Friday, July 11, 2014

Peran Ulama dalam Sejarah Kemerdekaan


Suara Merdeka, 8 Juli 2014



Judul Buku: Laskar Ulama-Santri & Resolusi Jihad

Penulis: Zainul Milal Bizawie

Penerbit: Pustaka Compass

Cetakan: I, 2014

Tebal: 420 Halaman

Sejarah hanya ditulis oleh pihak pemenang. Demikian menurut sebuah pepatah, dan demikian pula yang terjadi dalam penulisan sejarah di Indonesia yang masih berkabut. Sehingga apa yang dibaca oleh generasi berikutnya atas sebagian masa lalu Indonesia sering terlihat kabur dan membingungkan.


Peminggiran sejarah juga terjadi atas kiprah kaum ulama-santri pada masa kemerdekaan. Meski kontribusinya dalam menegakkan Republik Indonesia sangatlah besar dan kasat mata, namun acapkali dilupakan. Padahal fakta membuktikan pemberontakan terhadap pemerintah kolonial Belanda maupun Jepang justru paling efektif dan banyak dilakukan oleh kaum ulama-santri.


Bahkan, menurut buku berjudul Laskar Ulama-Santri & Resolusi Jihad ini, pihak yang secara konsisten anti-kolonial adalah para ulama-santri seperti Syekh Yusuf al-Makassari di Banten, serta ulama lainnya yang tak pernah padam melakukan perlawanan terhadap Kolonial.  Hingga meledak menjadi sebuah peperangan terbesar sepanjang sejarah, yaitu Perang Jawa Diponegoro.
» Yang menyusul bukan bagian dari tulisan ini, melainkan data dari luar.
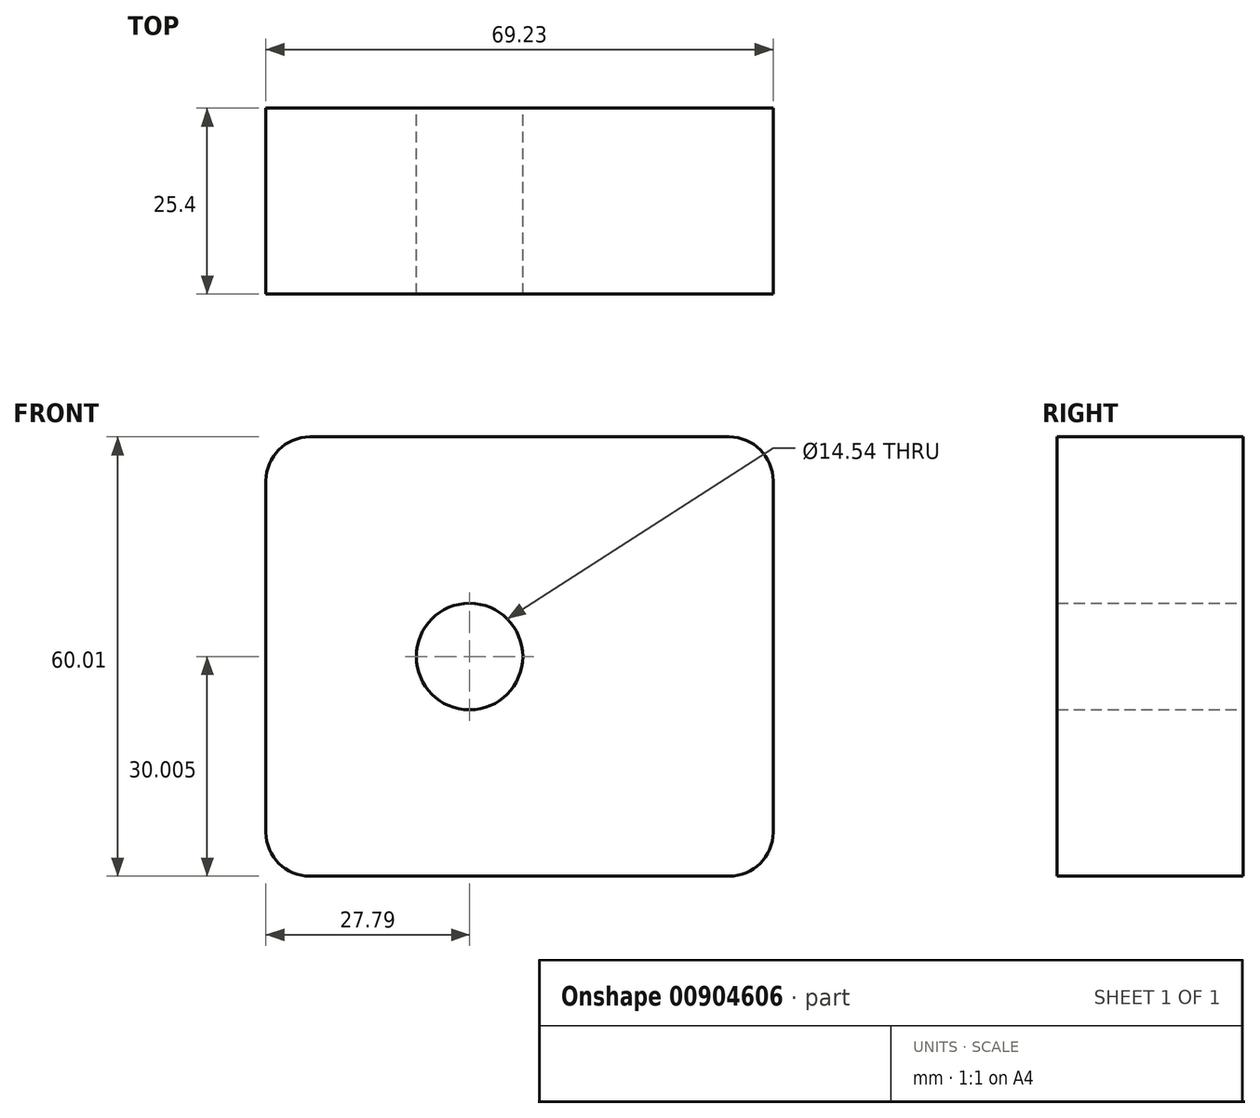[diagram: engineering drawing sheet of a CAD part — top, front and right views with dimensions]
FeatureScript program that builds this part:
annotation { "Feature Type Name" : "Feature", "Feature Type Description" : "" }
export const myFeature = defineFeature(function(context is Context, id is Id, definition is map)
    precondition{}
    {
        {
            var Q0;
            Q0=qCreatedBy(makeId("Front.planeOp"),FACE);
            var sketch = newSketch(context, id + "F0", { "sketchPlane" : qUnion([Q0])});
            skLineSegment(sketch, "E0.bottom", {"start": v(-27.79, 60.01) * mm, "end": v(41.44, 60.01) * mm});
            skLineSegment(sketch, "E0.top", {"start": v(-27.79, 0) * mm, "end": v(41.44, 0) * mm});
            skLineSegment(sketch, "E0.left", {"start": v(-27.79, 60.01) * mm, "end": v(-27.79, 0) * mm});
            skLineSegment(sketch, "E0.right", {"start": v(41.44, 60.01) * mm, "end": v(41.44, 0) * mm});
            skSolve(sketch);
        }
        {
            var Q0;
            Q0 = qSketchRegion(id + "F0", true);
            extrude(context, id + "F1", {"entities" : qUnion([Q0]), "depth" : 25.4 * mm, "offsetDistance" : 25.4 * mm});
        }
        {
            var Q0;
            Q0=makeQuery(id+"F1.opExtrude","SWEPT_EDGE",EDGE,{"disambiguationData":[OSD([sQuery(id+"F0.wireOp",EDGE,"E0.bottom"),sQuery(id+"F0.wireOp",EDGE,"E0.right")])]});
            var Q1;
            Q1=makeQuery(id+"F1.opExtrude","SWEPT_EDGE",EDGE,{"disambiguationData":[OSD([sQuery(id+"F0.wireOp",EDGE,"E0.top"),sQuery(id+"F0.wireOp",EDGE,"E0.right")])]});
            var Q2;
            Q2=makeQuery(id+"F1.opExtrude","SWEPT_EDGE",EDGE,{"disambiguationData":[OSD([sQuery(id+"F0.wireOp",EDGE,"E0.bottom"),sQuery(id+"F0.wireOp",EDGE,"E0.left")])]});
            var Q3;
            Q3=makeQuery(id+"F1.opExtrude","SWEPT_EDGE",EDGE,{"disambiguationData":[OSD([sQuery(id+"F0.wireOp",EDGE,"E0.top"),sQuery(id+"F0.wireOp",EDGE,"E0.left")])]});
            fillet(context, id + "F2", {"entities" : qUnion([Q0, Q1, Q2, Q3]), "radius" : 6 * mm, "tangentPropagation" : true, "allowEdgeOverflow" : false});
        }
        {
            var Q0;
            Q0=makeQuery(id+"F1.opExtrude","CAP_FACE",FACE,{"disambiguationData":[OSD([sQuery(id+"F0.wireOp",EDGE,"E0.bottom"),sQuery(id+"F0.wireOp",EDGE,"E0.top"),sQuery(id+"F0.wireOp",EDGE,"E0.left"),sQuery(id+"F0.wireOp",EDGE,"E0.right")])],"isStart":true});
            var sketch = newSketch(context, id + "F3", { "sketchPlane" : qUnion([Q0])});
            skCircle(sketch, "E1", {"center": v(0, 30) * mm, "radius": 7.27 * mm});
            skPoint(sketch, "E2", {"position": v(-41.44, 30) * mm});
            skSolve(sketch);
        }
        {
            var Q0;
            Q0 = qSketchRegion(id + "F3", true);
            extrude(context, id + "F4", {"entities" : qUnion([Q0]), "operationType" : NewBodyOperationType.REMOVE, "endBound" : BoundingType.UP_TO_NEXT, "oppositeDirection" : true, "depth" : 25 * mm, "offsetDistance" : 25 * mm});
        }
    });
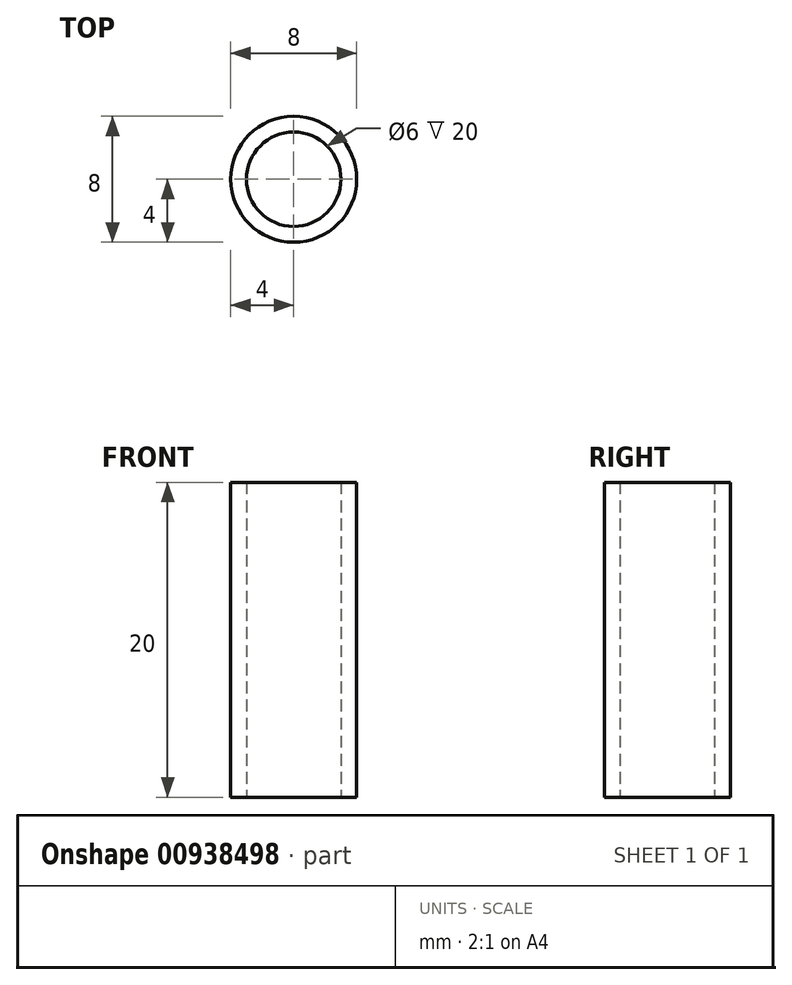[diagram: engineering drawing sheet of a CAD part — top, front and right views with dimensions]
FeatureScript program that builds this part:
annotation { "Feature Type Name" : "Feature", "Feature Type Description" : "" }
export const myFeature = defineFeature(function(context is Context, id is Id, definition is map)
    precondition{}
    {
        {
            var Q0;
            Q0=qCreatedBy(makeId("Top.planeOp"),FACE);
            var sketch = newSketch(context, id + "F0", { "sketchPlane" : qUnion([Q0])});
            skCircle(sketch, "E0", {"center": v(0, 0) * mm, "radius": 4 * mm});
            skCircle(sketch, "E1", {"center": v(0, 0) * mm, "radius": 3 * mm});
            skSolve(sketch);
        }
        {
            var Q0;
            Q0 = qSketchRegion(id + "F0", true);
            extrude(context, id + "F1", {"entities" : qUnion([Q0]), "depth" : 20 * mm, "offsetDistance" : 25 * mm});
        }
    });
Berbasis di kawasan Selarong, Pangeran Diponegoro bukan hanya mendapat dukungan dari rakyat biasa, namun juga memperoleh legitimasi dari kalangan Ulama masyhur pada masa itu seperti Kyai Mojo dari Solo, Sentot Ali Basya, Kyai Umar Semarang, Kyai Abdus Salam Demak Jombang, kyai hasan Besyari Tegalsari Ponorogo dan lainnya. (Halaman 46)   


Meski pada akhirnya Sang Pangeran ditangkap Belanda pada 28 Maret 1830 karena siasat licik di Kedu, semangat perlawanan kaum ulama-santri tidak pernah padam. Dengan merubah strategi dari frontal ke kultural, sisa pasukan Pangeran kasultanan Yogyakarta tersebut tetap mengobarkan semangat perlawanan melalui pesantren-pesantren yang didirikan sebagai institusi tempat para santri menimba ilmu keagamaan.


Dengan basis Pesantren dan jaringan tarekat serta menggunakan alasan agama sebagai landasannya, resistensi kaum santri tetap terjadi meski secara sporadis selama masa Kolonial Belanda di berbagai tempat. Antara lain perlawanan K.H Ahmad Rifa’I Kalisalak Batang, Entong Gendut di Condet Jakarta, Muhammad Idris dan Arfan di Ciomas, serta Kyai Kasan Mukmin dari Sidoarjo.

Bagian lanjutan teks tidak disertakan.